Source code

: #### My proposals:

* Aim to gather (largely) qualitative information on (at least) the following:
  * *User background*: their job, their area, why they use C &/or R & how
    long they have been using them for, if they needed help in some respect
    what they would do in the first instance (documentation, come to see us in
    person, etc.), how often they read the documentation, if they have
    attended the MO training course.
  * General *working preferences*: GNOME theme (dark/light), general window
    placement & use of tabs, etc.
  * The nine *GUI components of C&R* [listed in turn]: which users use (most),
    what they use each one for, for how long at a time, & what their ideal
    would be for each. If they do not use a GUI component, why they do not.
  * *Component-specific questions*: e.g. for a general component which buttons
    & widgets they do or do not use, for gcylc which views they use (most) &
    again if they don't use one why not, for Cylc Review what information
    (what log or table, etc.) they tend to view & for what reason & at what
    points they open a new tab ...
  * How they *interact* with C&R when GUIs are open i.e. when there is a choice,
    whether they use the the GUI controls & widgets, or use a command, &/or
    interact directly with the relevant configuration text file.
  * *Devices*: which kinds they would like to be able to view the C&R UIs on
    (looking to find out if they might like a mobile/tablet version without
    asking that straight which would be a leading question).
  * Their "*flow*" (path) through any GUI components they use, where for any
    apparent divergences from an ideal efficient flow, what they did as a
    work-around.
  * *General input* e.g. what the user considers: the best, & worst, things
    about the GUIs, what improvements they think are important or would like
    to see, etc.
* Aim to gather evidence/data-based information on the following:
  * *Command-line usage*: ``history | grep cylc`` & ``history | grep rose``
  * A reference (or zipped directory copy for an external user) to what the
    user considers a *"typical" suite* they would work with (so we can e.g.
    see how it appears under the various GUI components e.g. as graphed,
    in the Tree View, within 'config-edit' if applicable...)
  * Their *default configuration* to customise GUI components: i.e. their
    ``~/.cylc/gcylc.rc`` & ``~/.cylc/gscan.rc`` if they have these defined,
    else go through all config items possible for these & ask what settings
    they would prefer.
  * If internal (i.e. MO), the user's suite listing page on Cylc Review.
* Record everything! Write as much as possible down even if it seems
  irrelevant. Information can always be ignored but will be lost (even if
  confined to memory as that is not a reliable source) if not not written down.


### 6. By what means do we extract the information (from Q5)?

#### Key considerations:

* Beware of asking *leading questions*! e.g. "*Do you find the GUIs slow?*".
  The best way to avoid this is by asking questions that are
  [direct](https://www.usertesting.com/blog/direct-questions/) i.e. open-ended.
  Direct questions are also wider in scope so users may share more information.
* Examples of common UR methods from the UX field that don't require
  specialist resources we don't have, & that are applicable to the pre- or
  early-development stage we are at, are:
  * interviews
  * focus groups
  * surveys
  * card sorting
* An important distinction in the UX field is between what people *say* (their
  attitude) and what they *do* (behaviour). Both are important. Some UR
───
TASK DESCRIPTION:
Write out every line of the records above, character for character, with nothing altered.

RESPONSE TO THIS TASK:
Source code

: #### My proposals:

* Aim to gather (largely) qualitative information on (at least) the following:
  * *User background*: their job, their area, why they use C &/or R & how
    long they have been using them for, if they needed help in some respect
    what they would do in the first instance (documentation, come to see us in
    person, etc.), how often they read the documentation, if they have
    attended the MO training course.
  * General *working preferences*: GNOME theme (dark/light), general window
    placement & use of tabs, etc.
  * The nine *GUI components of C&R* [listed in turn]: which users use (most),
    what they use each one for, for how long at a time, & what their ideal
    would be for each. If they do not use a GUI component, why they do not.
  * *Component-specific questions*: e.g. for a general component which buttons
    & widgets they do or do not use, for gcylc which views they use (most) &
    again if they don't use one why not, for Cylc Review what information
    (what log or table, etc.) they tend to view & for what reason & at what
    points they open a new tab ...
  * How they *interact* with C&R when GUIs are open i.e. when there is a choice,
    whether they use the the GUI controls & widgets, or use a command, &/or
    interact directly with the relevant configuration text file.
  * *Devices*: which kinds they would like to be able to view the C&R UIs on
    (looking to find out if they might like a mobile/tablet version without
    asking that straight which would be a leading question).
  * Their "*flow*" (path) through any GUI components they use, where for any
    apparent divergences from an ideal efficient flow, what they did as a
    work-around.
  * *General input* e.g. what the user considers: the best, & worst, things
    about the GUIs, what improvements they think are important or would like
    to see, etc.
* Aim to gather evidence/data-based information on the following:
  * *Command-line usage*: ``history | grep cylc`` & ``history | grep rose``
  * A reference (or zipped directory copy for an external user) to what the
    user considers a *"typical" suite* they would work with (so we can e.g.
    see how it appears under the various GUI components e.g. as graphed,
    in the Tree View, within 'config-edit' if applicable...)
  * Their *default configuration* to customise GUI components: i.e. their
    ``~/.cylc/gcylc.rc`` & ``~/.cylc/gscan.rc`` if they have these defined,
    else go through all config items possible for these & ask what settings
    they would prefer.
  * If internal (i.e. MO), the user's suite listing page on Cylc Review.
* Record everything! Write as much as possible down even if it seems
  irrelevant. Information can always be ignored but will be lost (even if
  confined to memory as that is not a reliable source) if not not written down.


### 6. By what means do we extract the information (from Q5)?

#### Key considerations:

* Beware of asking *leading questions*! e.g. "*Do you find the GUIs slow?*".
  The best way to avoid this is by asking questions that are
  [direct](https://www.usertesting.com/blog/direct-questions/) i.e. open-ended.
  Direct questions are also wider in scope so users may share more information.
* Examples of common UR methods from the UX field that don't require
  specialist resources we don't have, & that are applicable to the pre- or
  early-development stage we are at, are:
  * interviews
  * focus groups
  * surveys
  * card sorting
* An important distinction in the UX field is between what people *say* (their
  attitude) and what they *do* (behaviour). Both are important. Some UR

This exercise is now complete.